Larry está desconcertado.

—Pero creí que...

No completa la frase. De repente, le parece una tontería.

—Creíste que todas las chicas quieren casarse y que son los hombres los que necesitan un empujoncito.

—Dijiste que querías casarte.

—Y quiero —dice Nell—. Pero solo como es debido.

—¿Y cómo es eso?

—Mis padres están casados —dice—. Pero no son felices. A veces, creo que se odian. No quiero acabar así.

—Pero si dos personas se quieren... —dice Larry.

—Supongo que ellos pensaban que se querían. Al principio. Me parece que uno nunca lo sabe del todo. Nunca se puede estar completamente seguro.

Ahora lo mira muy seria y le acaricia la mano al hablar. A Larry empieza a darle vueltas la cabeza. Sus palabras y sus caricias se contradicen: ¿Lo quiere o no?

—Pero, Nell —dice, sin poder contenerse—: ¿Qué hay del bebé?

—¿Quieres decir que deberíamos casarnos por el bebé?

—Bueno, es una razón, ¿no crees?

—Así que, si no hubiera habido un bebé, ¿no habrías querido?

Larry se siente acorralado. Tiene ganas de contestarle: «Puede que no te lo hubiera pedido tan pronto, pero te lo habría propuesto más adelante». ¿Es cierto? Intuye la fuerza cegadora de su honestidad y se siente avergonzado.

—Lawrence, mi amor —dice, apretándole la mano—. Te quiero muchísimo. No nos construyamos una jaula.

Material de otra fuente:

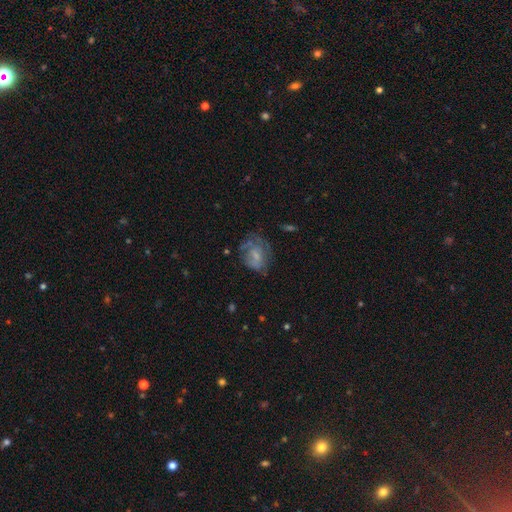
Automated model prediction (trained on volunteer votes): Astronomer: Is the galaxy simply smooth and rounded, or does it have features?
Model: featured or disk — 47% (runner-up: smooth, 42%).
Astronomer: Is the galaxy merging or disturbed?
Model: none — 45% (runner-up: major disturbance, 26%).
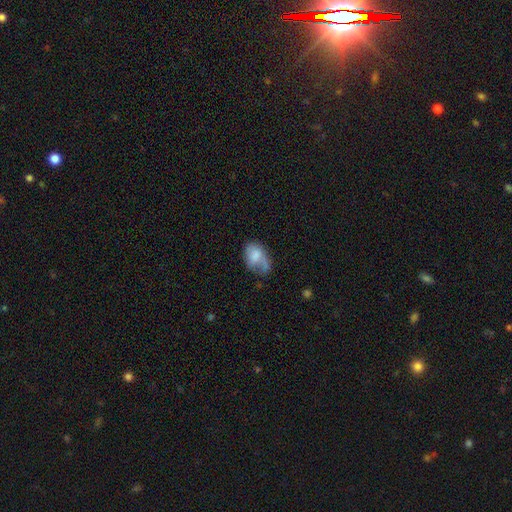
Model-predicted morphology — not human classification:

No podría soportar pensar que te sientes atrapado. Querámonos como nos queremos ahora y dejemos pasar los días. Así nunca tendremos que mentirnos el uno al otro.

En ese momento, Larry la ama más que nunca. «Es como una niña que siempre dice la verdad», piensa. ¿De dónde sacará una pureza tan instintiva? Es una palabra extraña con la que describir a una chica que le entrega su cuerpo con tanta generosidad, pero él intuye su pureza interior; una inocencia que no es falta de experiencia ni puerilidad. A veces, cuando Nell lo mira con sus ojos solemnes, comprende que es mucho mayor y ciertamente mucho más madura de lo que él jamás podrá llegar a ser, aunque lleve ocho años más en el mundo. De alguna manera, Nell nació con la verdad por delante.

—Si eso es lo que quieres —contesta.

—Y si es lo que tú quieres —dice ella, en voz baja.